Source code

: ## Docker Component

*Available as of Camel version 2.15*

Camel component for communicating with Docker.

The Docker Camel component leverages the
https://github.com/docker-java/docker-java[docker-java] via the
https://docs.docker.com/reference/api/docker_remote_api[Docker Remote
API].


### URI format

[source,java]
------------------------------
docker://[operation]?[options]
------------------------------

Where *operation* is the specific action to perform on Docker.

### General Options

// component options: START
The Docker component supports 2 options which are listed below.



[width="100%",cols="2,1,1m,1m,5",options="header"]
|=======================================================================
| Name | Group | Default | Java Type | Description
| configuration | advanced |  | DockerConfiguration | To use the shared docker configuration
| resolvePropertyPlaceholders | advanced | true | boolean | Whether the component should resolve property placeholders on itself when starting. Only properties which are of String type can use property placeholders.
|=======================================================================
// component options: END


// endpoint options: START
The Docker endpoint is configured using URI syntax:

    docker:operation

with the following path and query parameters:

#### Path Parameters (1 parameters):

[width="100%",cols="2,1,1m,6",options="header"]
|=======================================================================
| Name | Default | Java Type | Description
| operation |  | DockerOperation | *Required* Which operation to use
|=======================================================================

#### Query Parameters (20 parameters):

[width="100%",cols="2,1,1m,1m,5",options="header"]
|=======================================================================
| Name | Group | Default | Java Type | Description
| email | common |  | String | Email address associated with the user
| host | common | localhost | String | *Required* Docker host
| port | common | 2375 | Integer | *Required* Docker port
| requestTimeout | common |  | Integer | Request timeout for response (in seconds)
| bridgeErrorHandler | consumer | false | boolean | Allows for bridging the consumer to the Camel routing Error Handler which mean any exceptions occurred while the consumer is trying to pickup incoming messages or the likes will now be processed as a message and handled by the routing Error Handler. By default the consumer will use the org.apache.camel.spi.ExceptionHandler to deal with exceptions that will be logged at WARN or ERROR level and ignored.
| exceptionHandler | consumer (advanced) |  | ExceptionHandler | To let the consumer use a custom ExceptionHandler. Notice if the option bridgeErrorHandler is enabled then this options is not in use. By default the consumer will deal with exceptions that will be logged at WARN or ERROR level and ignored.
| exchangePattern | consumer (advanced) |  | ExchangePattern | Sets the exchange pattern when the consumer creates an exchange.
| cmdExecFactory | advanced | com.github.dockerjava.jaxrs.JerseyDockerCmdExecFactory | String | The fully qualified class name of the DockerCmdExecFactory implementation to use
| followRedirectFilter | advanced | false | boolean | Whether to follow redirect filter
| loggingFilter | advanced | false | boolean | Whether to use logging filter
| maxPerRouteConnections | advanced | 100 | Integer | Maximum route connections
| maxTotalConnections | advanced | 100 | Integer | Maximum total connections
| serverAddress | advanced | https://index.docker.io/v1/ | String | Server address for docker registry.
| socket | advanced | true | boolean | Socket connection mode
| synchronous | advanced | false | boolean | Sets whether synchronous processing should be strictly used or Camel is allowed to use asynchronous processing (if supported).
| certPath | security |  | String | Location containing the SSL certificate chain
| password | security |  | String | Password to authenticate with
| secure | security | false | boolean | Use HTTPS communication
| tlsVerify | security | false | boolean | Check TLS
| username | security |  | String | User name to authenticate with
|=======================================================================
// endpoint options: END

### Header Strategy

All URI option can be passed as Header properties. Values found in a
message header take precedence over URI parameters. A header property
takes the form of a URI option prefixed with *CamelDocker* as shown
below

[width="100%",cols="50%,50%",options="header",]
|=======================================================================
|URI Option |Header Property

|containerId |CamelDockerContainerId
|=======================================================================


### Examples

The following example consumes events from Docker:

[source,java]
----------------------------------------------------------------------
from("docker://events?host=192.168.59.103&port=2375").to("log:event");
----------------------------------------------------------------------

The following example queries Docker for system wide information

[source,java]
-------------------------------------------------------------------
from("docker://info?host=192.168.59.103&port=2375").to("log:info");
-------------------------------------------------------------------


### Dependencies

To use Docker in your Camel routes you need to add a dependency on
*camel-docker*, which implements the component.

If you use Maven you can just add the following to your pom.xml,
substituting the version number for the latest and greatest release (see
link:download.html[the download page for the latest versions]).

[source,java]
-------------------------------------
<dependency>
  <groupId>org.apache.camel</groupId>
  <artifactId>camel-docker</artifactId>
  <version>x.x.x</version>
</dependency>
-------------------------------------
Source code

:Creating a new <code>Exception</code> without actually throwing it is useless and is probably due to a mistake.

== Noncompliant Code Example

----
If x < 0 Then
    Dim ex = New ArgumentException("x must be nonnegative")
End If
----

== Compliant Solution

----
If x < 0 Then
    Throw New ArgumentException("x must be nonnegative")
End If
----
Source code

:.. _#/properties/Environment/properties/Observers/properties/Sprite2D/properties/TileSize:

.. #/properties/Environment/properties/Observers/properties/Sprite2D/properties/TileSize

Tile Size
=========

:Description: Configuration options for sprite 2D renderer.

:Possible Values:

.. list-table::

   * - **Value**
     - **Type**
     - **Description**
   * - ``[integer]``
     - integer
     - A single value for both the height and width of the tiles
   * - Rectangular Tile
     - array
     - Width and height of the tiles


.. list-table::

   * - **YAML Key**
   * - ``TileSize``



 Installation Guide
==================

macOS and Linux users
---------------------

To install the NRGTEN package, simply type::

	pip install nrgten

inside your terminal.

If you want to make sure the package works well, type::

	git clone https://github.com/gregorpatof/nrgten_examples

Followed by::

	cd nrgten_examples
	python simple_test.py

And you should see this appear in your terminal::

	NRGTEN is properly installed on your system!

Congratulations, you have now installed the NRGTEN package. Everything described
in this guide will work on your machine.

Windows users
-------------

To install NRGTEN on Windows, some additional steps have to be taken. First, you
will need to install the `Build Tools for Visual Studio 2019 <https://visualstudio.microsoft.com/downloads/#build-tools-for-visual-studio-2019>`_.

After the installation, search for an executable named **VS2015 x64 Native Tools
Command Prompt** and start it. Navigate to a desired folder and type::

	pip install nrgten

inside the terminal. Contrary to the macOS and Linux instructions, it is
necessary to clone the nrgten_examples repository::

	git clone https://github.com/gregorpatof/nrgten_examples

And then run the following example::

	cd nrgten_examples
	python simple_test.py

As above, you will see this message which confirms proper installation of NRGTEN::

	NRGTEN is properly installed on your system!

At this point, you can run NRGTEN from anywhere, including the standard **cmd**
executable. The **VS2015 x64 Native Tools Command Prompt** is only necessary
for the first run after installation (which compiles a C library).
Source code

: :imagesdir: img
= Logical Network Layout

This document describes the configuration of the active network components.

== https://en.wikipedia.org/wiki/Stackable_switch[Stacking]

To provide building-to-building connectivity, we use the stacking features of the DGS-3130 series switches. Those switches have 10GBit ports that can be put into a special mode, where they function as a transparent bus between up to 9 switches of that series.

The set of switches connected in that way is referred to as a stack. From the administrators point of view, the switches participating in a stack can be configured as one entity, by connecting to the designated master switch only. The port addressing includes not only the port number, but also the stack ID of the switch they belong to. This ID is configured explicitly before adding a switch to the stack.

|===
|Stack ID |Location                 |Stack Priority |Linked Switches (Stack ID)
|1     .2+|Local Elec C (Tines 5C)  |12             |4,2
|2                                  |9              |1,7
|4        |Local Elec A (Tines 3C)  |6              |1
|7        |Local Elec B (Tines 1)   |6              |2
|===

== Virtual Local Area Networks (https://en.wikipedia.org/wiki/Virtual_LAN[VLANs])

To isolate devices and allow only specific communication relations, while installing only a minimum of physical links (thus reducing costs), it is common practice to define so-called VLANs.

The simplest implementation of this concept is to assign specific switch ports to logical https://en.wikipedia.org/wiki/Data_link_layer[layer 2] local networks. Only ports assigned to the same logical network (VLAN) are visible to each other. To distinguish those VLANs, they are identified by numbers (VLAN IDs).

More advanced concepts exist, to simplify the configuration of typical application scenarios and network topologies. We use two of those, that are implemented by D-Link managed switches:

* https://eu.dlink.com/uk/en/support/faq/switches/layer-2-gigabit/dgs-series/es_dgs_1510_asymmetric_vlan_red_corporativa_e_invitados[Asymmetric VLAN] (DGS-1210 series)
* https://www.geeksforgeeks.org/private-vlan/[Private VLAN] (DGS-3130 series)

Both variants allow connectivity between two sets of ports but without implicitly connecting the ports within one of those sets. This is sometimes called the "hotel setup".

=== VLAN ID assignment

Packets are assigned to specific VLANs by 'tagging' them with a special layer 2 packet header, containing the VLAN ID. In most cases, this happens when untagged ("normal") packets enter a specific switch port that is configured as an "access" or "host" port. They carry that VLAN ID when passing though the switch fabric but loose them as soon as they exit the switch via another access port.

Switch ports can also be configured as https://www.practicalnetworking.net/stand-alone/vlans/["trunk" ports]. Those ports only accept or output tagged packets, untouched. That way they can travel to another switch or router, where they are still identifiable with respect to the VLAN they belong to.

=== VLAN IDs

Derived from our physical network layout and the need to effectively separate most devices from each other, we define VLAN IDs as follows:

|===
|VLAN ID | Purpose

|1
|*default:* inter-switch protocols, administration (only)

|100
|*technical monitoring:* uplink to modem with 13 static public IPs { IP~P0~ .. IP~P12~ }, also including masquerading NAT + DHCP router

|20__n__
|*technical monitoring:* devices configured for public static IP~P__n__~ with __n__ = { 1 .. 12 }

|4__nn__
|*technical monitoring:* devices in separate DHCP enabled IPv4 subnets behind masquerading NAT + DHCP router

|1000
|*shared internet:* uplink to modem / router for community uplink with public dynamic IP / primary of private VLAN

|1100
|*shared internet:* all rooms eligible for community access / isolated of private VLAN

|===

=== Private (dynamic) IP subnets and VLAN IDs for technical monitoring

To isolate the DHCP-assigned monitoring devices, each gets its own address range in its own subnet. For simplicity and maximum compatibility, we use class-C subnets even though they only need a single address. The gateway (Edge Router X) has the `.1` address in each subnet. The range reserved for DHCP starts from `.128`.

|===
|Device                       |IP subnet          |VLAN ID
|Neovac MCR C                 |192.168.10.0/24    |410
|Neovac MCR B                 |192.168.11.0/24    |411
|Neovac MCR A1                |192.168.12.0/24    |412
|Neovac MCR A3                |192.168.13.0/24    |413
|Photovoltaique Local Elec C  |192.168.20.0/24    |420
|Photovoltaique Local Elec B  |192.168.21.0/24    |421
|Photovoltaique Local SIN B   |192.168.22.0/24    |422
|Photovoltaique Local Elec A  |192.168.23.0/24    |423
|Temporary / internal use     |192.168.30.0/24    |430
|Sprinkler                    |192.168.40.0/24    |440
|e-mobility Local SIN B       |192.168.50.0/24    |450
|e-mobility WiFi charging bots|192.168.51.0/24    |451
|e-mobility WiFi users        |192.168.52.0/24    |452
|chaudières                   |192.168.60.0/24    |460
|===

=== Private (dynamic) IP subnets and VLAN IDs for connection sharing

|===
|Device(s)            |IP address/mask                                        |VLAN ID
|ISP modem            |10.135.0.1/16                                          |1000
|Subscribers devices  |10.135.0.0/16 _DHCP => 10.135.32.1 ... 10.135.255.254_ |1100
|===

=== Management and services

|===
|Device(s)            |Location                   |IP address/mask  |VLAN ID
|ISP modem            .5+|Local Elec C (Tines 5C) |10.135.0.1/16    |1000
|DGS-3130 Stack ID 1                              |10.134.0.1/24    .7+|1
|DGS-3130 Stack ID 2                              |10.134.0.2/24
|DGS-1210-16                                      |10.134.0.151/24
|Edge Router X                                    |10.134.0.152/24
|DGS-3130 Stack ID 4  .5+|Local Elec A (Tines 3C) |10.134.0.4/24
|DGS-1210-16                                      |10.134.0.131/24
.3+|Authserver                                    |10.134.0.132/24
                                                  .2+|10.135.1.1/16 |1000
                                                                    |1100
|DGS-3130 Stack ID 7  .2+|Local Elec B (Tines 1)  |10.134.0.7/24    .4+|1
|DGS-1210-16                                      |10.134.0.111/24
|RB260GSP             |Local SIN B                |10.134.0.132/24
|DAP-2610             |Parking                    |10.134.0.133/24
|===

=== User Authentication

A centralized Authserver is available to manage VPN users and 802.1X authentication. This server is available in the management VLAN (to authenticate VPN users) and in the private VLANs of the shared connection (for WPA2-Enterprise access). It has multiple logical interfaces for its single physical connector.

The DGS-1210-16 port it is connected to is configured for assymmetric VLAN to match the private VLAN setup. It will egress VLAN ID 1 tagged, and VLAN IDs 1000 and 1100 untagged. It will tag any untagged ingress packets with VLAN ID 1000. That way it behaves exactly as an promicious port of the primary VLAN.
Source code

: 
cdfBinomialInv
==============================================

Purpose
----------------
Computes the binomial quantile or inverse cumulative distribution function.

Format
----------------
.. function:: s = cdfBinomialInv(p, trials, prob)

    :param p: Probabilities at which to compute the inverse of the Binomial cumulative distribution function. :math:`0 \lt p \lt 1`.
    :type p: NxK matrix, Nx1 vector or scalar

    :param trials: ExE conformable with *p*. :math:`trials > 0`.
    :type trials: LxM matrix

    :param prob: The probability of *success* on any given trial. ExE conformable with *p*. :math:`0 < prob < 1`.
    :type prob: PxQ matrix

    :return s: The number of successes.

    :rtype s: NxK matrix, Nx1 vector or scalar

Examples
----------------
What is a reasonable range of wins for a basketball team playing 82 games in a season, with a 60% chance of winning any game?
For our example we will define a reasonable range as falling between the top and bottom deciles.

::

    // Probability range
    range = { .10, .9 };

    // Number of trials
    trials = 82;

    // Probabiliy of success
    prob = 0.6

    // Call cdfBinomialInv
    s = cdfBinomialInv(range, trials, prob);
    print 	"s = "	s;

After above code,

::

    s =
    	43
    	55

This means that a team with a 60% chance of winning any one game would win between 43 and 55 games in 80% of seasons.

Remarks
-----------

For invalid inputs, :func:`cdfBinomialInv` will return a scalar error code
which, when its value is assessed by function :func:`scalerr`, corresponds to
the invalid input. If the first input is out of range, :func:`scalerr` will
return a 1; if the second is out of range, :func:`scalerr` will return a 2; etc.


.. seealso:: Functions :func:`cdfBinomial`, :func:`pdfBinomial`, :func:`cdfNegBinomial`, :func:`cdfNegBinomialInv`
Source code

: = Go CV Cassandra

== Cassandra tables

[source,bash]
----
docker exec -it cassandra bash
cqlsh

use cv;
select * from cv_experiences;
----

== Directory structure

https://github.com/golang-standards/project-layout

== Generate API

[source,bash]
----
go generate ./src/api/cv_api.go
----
═══
* To-do item
Beginning at the line with "Installation Guide" and stopping after the line with "After the installation, search", please write out every line of the data above exactly and nothing else.

* Result of the task
 Installation Guide
==================

macOS and Linux users
---------------------

To install the NRGTEN package, simply type::

	pip install nrgten

inside your terminal.

If you want to make sure the package works well, type::

	git clone https://github.com/gregorpatof/nrgten_examples

Followed by::

	cd nrgten_examples
	python simple_test.py

And you should see this appear in your terminal::

	NRGTEN is properly installed on your system!

Congratulations, you have now installed the NRGTEN package. Everything described
in this guide will work on your machine.

Windows users
-------------

To install NRGTEN on Windows, some additional steps have to be taken. First, you
will need to install the `Build Tools for Visual Studio 2019 <https://visualstudio.microsoft.com/downloads/#build-tools-for-visual-studio-2019>`_.

After the installation, search for an executable named **VS2015 x64 Native Tools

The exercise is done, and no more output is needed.